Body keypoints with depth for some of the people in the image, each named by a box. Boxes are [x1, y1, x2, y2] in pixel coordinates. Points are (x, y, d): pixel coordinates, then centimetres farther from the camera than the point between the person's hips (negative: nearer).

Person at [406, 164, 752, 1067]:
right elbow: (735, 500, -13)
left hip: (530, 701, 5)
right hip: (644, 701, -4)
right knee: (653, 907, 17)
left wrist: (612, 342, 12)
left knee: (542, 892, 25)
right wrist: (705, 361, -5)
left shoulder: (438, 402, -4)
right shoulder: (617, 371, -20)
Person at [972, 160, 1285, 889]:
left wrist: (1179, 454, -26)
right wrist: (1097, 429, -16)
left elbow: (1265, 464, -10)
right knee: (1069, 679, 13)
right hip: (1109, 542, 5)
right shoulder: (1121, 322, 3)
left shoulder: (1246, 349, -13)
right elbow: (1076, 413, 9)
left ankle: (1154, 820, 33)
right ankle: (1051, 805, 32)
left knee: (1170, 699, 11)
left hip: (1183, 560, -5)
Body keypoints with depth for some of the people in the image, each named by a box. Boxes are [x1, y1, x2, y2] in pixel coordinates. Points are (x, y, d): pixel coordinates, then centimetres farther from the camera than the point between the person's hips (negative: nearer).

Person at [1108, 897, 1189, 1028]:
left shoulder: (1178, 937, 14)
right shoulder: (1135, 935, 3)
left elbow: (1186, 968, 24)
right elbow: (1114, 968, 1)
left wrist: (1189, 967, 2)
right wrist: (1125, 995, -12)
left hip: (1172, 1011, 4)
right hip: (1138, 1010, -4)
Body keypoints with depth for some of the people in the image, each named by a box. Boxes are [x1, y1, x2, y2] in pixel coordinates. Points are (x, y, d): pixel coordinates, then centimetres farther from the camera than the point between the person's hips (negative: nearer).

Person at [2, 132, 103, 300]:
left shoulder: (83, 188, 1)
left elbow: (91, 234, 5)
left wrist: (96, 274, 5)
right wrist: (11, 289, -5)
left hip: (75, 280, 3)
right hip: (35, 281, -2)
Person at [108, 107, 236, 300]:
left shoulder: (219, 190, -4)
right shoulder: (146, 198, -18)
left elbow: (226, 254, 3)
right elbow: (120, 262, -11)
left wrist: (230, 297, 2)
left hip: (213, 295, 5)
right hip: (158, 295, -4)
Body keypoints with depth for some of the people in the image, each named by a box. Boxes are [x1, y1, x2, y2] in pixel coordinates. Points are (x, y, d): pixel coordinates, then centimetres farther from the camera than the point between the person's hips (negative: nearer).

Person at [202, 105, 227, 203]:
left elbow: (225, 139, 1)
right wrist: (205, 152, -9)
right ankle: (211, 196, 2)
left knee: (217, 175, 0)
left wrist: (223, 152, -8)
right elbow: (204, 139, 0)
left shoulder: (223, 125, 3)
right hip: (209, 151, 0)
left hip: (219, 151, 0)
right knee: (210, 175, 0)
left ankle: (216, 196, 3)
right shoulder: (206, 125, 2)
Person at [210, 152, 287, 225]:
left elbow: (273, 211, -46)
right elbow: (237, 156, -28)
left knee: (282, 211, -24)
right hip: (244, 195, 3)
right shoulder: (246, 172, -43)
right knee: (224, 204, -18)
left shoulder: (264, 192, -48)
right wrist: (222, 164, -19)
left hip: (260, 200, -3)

- About this exercise:
Rewrite all of the records above, changing every "Person at" to "Subject at" and keeping everything else the same.

- Solution to this task:
Body keypoints with depth for some of the people in the image, each named by a box. Boxes are [x1, y1, x2, y2] in pixel coordinates. Points are (x, y, d): pixel coordinates, then centimetres farther from the camera than the point between the person's hips (negative: nearer).

Subject at [406, 164, 752, 1067]:
right elbow: (735, 500, -13)
left hip: (530, 701, 5)
right hip: (644, 701, -4)
right knee: (653, 907, 17)
left wrist: (612, 342, 12)
left knee: (542, 892, 25)
right wrist: (705, 361, -5)
left shoulder: (438, 402, -4)
right shoulder: (617, 371, -20)
Subject at [972, 160, 1285, 889]:
left wrist: (1179, 454, -26)
right wrist: (1097, 429, -16)
left elbow: (1265, 464, -10)
right knee: (1069, 679, 13)
right hip: (1109, 542, 5)
right shoulder: (1121, 322, 3)
left shoulder: (1246, 349, -13)
right elbow: (1076, 413, 9)
left ankle: (1154, 820, 33)
right ankle: (1051, 805, 32)
left knee: (1170, 699, 11)
left hip: (1183, 560, -5)
Body keypoints with depth for some of the people in the image, each named by a box. Boxes are [x1, y1, x2, y2] in pixel coordinates. Points are (x, y, d): pixel coordinates, then centimetres farther from the camera than the point between the person's hips (negative: nearer).

Subject at [1108, 897, 1189, 1028]:
left shoulder: (1178, 937, 14)
right shoulder: (1135, 935, 3)
left elbow: (1186, 968, 24)
right elbow: (1114, 968, 1)
left wrist: (1189, 967, 2)
right wrist: (1125, 995, -12)
left hip: (1172, 1011, 4)
right hip: (1138, 1010, -4)
Body keypoints with depth for some of the people in the image, each named by a box. Boxes are [x1, y1, x2, y2] in pixel coordinates. Points are (x, y, d): pixel coordinates, then centimetres farther from the camera than the point between the person's hips (negative: nearer).

Subject at [2, 132, 103, 300]:
left shoulder: (83, 188, 1)
left elbow: (91, 234, 5)
left wrist: (96, 274, 5)
right wrist: (11, 289, -5)
left hip: (75, 280, 3)
right hip: (35, 281, -2)
Subject at [108, 107, 236, 300]:
left shoulder: (219, 190, -4)
right shoulder: (146, 198, -18)
left elbow: (226, 254, 3)
right elbow: (120, 262, -11)
left wrist: (230, 297, 2)
left hip: (213, 295, 5)
right hip: (158, 295, -4)
Body keypoints with depth for some of the people in the image, each named by a box. Boxes are [x1, y1, x2, y2] in pixel coordinates. Points are (x, y, d): pixel coordinates, then centimetres farther from the camera than the point between the person's hips (negative: nearer).

Subject at [202, 105, 227, 203]:
left elbow: (225, 139, 1)
right wrist: (205, 152, -9)
right ankle: (211, 196, 2)
left knee: (217, 175, 0)
left wrist: (223, 152, -8)
right elbow: (204, 139, 0)
left shoulder: (223, 125, 3)
right hip: (209, 151, 0)
left hip: (219, 151, 0)
right knee: (210, 175, 0)
left ankle: (216, 196, 3)
right shoulder: (206, 125, 2)
Subject at [210, 152, 287, 225]:
left elbow: (273, 211, -46)
right elbow: (237, 156, -28)
left knee: (282, 211, -24)
right hip: (244, 195, 3)
right shoulder: (246, 172, -43)
right knee: (224, 204, -18)
left shoulder: (264, 192, -48)
right wrist: (222, 164, -19)
left hip: (260, 200, -3)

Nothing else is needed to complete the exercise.